General information
- Architectural style: Fortress
- Location: Zvezdel, Bulgaria
- Coordinates: 41°28′58″N 25°30′0.12″E﻿ / ﻿41.48278°N 25.5000333°E
- Construction started: 11th century

= Asara Fortress =

Medieval stronghold

The Asara Fortress (крепост Асара) is a medieval stronghold located about a kilometer southwest from the village Zvezdel in Kardzhali Province of southern Bulgaria. This fortress played a crucial role in defending the land of the Eastern Rhodopes.

==Construction and use==
The fortress was built between the 11th and 12th centuries and occupied a strategically advantageous location on a rock sanctuary, which also featured a rock tomb from the mid-13th century BC to the 7th-6th centuries BC. This fortification included two rectangular towers on the western and eastern sides, while a wooden palisade encircled the northern and southern perimeters.

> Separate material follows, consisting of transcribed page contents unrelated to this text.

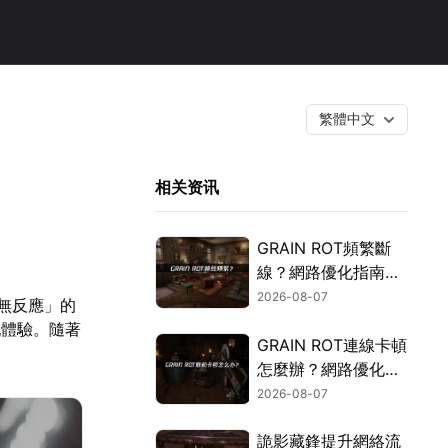
繁體中文
相关资讯
GRAIN ROT頻繁斷
線？網路優化指南一
次搞定！
2026-08-07
結無反應」的
玩體驗。隨著
GRAIN ROT連線卡頓
怎麼辦？網路優化這
樣解決！
2026-08-07
詭影藏鋒提升網絡流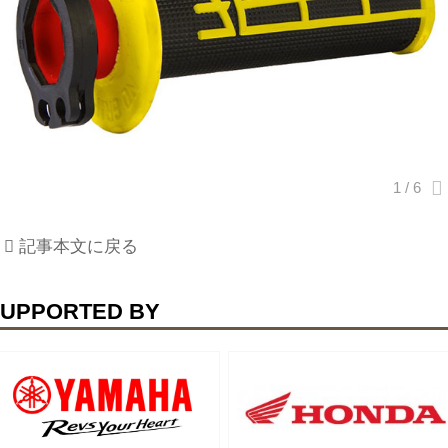
記事本文に戻る
UPPORTED BY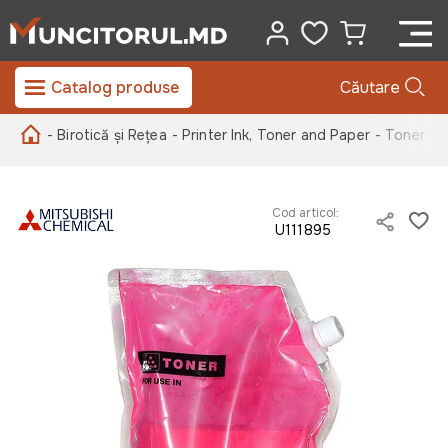
Catalog produse
Căutare
- Birotică și Rețea
- Printer Ink, Toner and Paper
- Toner
- 
Cod articol:
U111895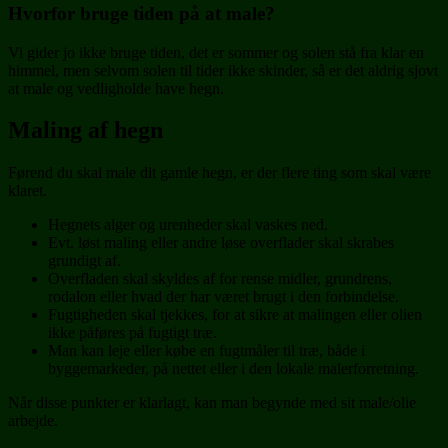
Hvorfor bruge tiden på at male?
Vi gider jo ikke bruge tiden, det er sommer og solen stå fra klar en
himmel, men selvom solen til tider ikke skinder, så er det aldrig sjovt
at male og vedligholde have hegn.
Maling af hegn
Førend du skal male dit gamle hegn, er der flere ting som skal være
klaret.
Hegnets alger og urenheder skal vaskes ned.
Evt. løst maling eller andre løse overflader skal skrabes
grundigt af.
Overfladen skal skyldes af for rense midler, grundrens,
rodalon eller hvad der har været brugt i den forbindelse.
Fugtigheden skal tjekkes, for at sikre at malingen eller olien
ikke påføres på fugtigt træ.
Man kan leje eller købe en fugtmåler til træ, både i
byggemarkeder, på nettet eller i den lokale malerforretning.
Når disse punkter er klarlagt, kan man begynde med sit male/olie
arbejde.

The eastern side was fortified with one of two square towers that guarded the entrance to the fortress. The lower floor of this tower was designed as a water reservoir, with its base coated in hydrophobic pink mortar. Additionally, a 20 cm layer of purified sand was found, indicating a filtration system for the water. The floor was intentionally sloped in one corner to facilitate the drainage of precipitation.

In contrast to more common fortifications in the region, the majority of the fortress walls were constructed from wood, a notable rarity in Bulgaria, and particularly at the time the fortress was constructed. The two towers were linked by a rock passageway. Within one of the towers, a chapel was discovered, along with remnants of murals. The fortress was primarily tasked with overseeing and protecting the Zvezdel Mine, which at the time extracted gold and silver. Among the significant archaeological finds were an icon embellished with gold leaf and various bone medallions, some of which are now exhibited at the Regional History Museum in Kardzhali.

The fortress is believed to have fallen during the Bulgarian-Byzantine wars of 1205–1207. Its commanding position, exceptional visibility, and natural defenses made it a crucial asset for Byzantine control over the Eastern Rhodopes.